The application of graph grammars, as described by McDermott in 2013 [12], is another option to extend the presented shape design process to another representation that is of interest in the context of architecture. Structural systems are of major importance in the development of architecture and structural frames can be represented as graphs. In his research, McDermott [12] points out that graph grammars reduce complexities faced throughout the implementation of shape grammars. Another interesting aspect of McDermotts work in 2013 [12] is the use of graph grammars with multiple rules, consisting of a selector (for node selection) and an action part (modifying the subgraph). This representation adds more flexibility to the generated design outcomes and allows to encode more complex generative processes. Through the use of graph grammars, arbitrary forms usually encountered with direct representations was reduced.

Both, Lee, Herawan and Noraziah [11] and McDermott [12] are integrating artificial fitness evaluation along with automatic evaluation of numerical values derived from the representation. This approach can be used in further research to allow designers direct impact on the search process. An application case for this method would be the interactive exploration of design spaces for mass-customization in architectural design [2, 3, 19].

7 Conclusions

In this study we presented a genetic programming based grammar evolution method for automated shape generation. Three shape generation experiments of two types are presented which are architectural envelope design and facade design respectively. Through this study we have shown the applicability of this evolutionary method to facilitate early stage of architectural design. Implications of this intelligent approach are discussed in this paper. We conclude that automated shape generation by grammatical evolution offers a huge potential for the development of performance-based creative systems.

Context and site specifity. At this point of the experiments, the representation of the architectural shapes is independent from context and environment, which would usually impact on the architectural design process. This might also drive the development of a set of fitness functions based on cost, area, volume or other properties of the geometry and the representation.

8 Future Research

During the research process, the presented methodology for the development of representations for design processes and the respective implementation of grammatical evolution will be used as basis for the development of an intelligent framework for interactive decision support in architectural design. In this next steps of the research project, the development of an intelligent design framework for interactive decision support during architectural design processes is approached through an abstract reflection on the process to explore the theoretic potential of the process to provide methodologies for architectural design, before strategically extending the implementation of the developed methodology. It will address the opportunities and limitations presented in the results section of this paper.

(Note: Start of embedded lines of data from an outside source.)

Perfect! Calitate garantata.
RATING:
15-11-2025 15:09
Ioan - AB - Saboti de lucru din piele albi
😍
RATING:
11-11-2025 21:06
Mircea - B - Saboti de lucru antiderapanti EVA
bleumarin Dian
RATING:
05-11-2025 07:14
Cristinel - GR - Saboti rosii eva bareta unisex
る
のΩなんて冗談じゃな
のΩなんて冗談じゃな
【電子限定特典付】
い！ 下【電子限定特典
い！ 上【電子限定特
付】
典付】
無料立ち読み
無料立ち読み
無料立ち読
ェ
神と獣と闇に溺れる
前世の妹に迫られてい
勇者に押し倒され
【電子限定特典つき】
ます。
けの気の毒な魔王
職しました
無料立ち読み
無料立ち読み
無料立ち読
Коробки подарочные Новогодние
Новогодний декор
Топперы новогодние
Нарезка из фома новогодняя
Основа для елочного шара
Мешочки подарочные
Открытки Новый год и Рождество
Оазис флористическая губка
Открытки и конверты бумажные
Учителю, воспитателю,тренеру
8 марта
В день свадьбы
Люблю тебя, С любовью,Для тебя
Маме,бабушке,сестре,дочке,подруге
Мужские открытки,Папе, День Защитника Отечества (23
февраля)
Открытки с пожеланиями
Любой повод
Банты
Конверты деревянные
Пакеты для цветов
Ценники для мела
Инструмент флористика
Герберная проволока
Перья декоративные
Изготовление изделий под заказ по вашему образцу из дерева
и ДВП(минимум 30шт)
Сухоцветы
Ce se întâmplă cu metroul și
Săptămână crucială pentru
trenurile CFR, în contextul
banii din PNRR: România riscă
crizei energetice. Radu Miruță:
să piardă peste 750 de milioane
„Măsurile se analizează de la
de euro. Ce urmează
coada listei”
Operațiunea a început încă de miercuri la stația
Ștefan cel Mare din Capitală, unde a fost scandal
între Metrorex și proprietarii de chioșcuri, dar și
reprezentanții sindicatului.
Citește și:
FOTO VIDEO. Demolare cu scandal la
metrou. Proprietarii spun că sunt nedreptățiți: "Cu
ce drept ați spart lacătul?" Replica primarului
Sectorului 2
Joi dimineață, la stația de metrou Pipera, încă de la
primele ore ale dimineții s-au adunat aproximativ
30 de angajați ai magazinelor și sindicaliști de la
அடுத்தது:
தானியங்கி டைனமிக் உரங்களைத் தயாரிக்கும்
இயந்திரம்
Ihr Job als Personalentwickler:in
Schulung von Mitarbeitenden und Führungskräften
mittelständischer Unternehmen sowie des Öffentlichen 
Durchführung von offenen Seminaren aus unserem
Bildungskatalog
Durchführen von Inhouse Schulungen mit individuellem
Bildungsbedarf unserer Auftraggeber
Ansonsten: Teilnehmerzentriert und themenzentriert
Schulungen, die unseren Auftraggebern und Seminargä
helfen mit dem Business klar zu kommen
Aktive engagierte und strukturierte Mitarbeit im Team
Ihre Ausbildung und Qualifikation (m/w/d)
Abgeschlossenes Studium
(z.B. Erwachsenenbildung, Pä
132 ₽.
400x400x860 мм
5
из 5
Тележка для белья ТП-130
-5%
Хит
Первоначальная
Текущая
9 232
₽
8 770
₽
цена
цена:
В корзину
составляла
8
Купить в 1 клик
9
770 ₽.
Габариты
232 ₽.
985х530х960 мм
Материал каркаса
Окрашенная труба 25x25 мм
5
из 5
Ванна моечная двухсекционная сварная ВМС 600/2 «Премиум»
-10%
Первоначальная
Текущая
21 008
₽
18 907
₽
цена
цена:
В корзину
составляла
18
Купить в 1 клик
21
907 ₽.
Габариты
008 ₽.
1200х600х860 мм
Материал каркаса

Another aspect for the extension of the process is the introduction of multi-criteria evaluation as part of the fitness evaluation to incorporate a variety of fitness measures that are meaningful in the context of architectural design, e.g. structural evaluation, evaluation of environmental parameters, introduction of site restrictions and measures that reflect on the performance of the functional program. Another area of interest in the context of fitness evaluation is the evaluation of the representation itself and especially in the context of more complex design outcomes this approach to fitness evaluation will be of high value to ensure the quality of the representation used during grammatical evolution.

The introduction of new strategies to integrate human interaction into grammatical evolution will be taken forward from there through the development of other methods for artificial selection during the evolutionary process.